WORK TO BE COMPLETED: Once the line with "Zu Medienberichten über" is found in the entries below, repeat it and each following line exactly, up to and including the line with "Es gibt Wahlberechtigte". Add no other lines.

==================================================

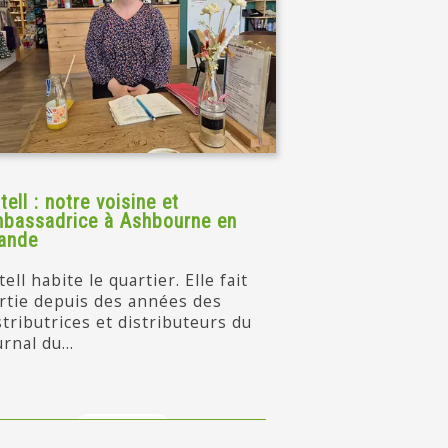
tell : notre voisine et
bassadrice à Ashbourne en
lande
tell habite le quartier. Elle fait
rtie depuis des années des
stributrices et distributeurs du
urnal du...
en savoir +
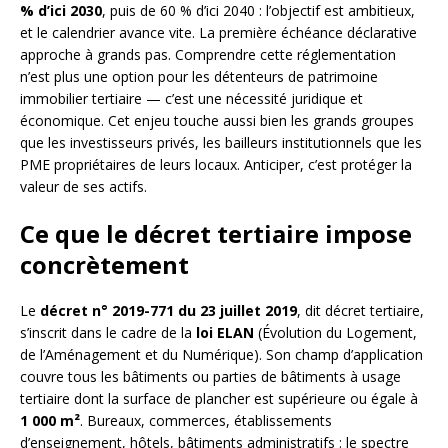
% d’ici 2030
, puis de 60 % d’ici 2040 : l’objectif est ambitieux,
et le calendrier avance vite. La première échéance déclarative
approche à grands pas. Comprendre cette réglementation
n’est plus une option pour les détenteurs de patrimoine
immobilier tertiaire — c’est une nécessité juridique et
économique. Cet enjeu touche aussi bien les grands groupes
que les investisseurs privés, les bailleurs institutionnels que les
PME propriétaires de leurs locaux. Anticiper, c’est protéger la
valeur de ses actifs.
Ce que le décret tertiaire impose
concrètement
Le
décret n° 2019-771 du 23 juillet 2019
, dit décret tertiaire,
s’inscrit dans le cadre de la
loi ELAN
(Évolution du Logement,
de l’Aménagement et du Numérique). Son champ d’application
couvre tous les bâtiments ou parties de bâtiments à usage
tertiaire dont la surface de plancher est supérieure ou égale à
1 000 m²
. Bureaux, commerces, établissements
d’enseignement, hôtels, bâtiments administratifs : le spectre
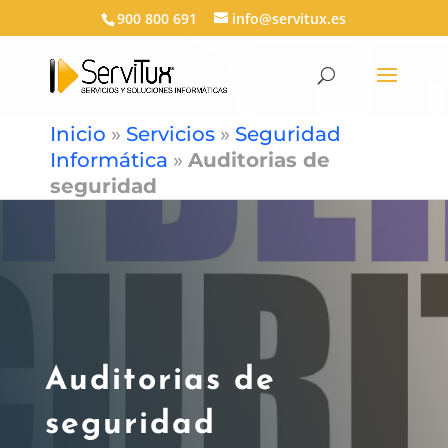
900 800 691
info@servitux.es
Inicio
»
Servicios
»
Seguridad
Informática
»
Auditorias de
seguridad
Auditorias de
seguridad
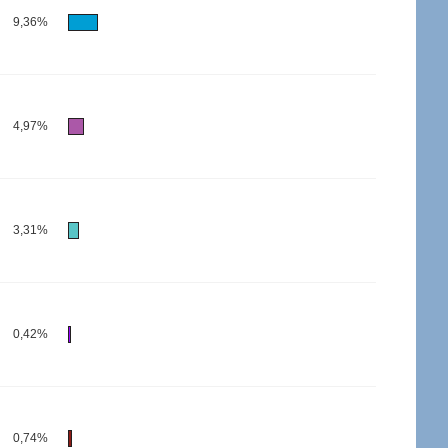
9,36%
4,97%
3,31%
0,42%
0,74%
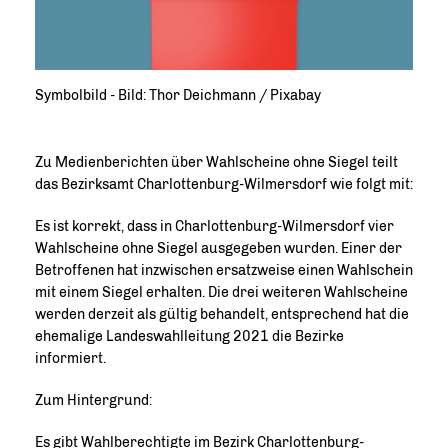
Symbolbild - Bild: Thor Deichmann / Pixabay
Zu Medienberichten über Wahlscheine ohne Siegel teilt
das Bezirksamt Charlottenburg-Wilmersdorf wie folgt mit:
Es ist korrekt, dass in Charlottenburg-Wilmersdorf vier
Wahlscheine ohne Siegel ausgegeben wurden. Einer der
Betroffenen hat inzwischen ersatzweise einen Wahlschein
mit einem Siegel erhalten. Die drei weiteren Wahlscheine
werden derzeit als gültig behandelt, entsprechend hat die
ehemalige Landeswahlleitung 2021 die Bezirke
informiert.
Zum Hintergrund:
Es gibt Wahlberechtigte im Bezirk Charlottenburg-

==================================================

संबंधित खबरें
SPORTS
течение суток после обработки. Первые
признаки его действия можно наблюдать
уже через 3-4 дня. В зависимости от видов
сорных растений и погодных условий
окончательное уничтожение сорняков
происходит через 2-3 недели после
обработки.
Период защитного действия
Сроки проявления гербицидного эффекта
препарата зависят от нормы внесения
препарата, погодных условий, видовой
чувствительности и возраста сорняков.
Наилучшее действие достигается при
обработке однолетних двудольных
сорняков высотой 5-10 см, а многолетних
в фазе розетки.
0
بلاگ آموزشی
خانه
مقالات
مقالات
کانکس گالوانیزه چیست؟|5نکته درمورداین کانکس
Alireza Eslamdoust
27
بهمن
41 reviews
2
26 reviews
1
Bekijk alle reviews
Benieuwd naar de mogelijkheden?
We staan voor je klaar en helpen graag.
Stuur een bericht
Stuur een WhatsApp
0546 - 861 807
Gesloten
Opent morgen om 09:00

==================================================

RESULT OF THE TASK:
Zu Medienberichten über Wahlscheine ohne Siegel teilt
das Bezirksamt Charlottenburg-Wilmersdorf wie folgt mit:
Es ist korrekt, dass in Charlottenburg-Wilmersdorf vier
Wahlscheine ohne Siegel ausgegeben wurden. Einer der
Betroffenen hat inzwischen ersatzweise einen Wahlschein
mit einem Siegel erhalten. Die drei weiteren Wahlscheine
werden derzeit als gültig behandelt, entsprechend hat die
ehemalige Landeswahlleitung 2021 die Bezirke
informiert.
Zum Hintergrund:
Es gibt Wahlberechtigte im Bezirk Charlottenburg-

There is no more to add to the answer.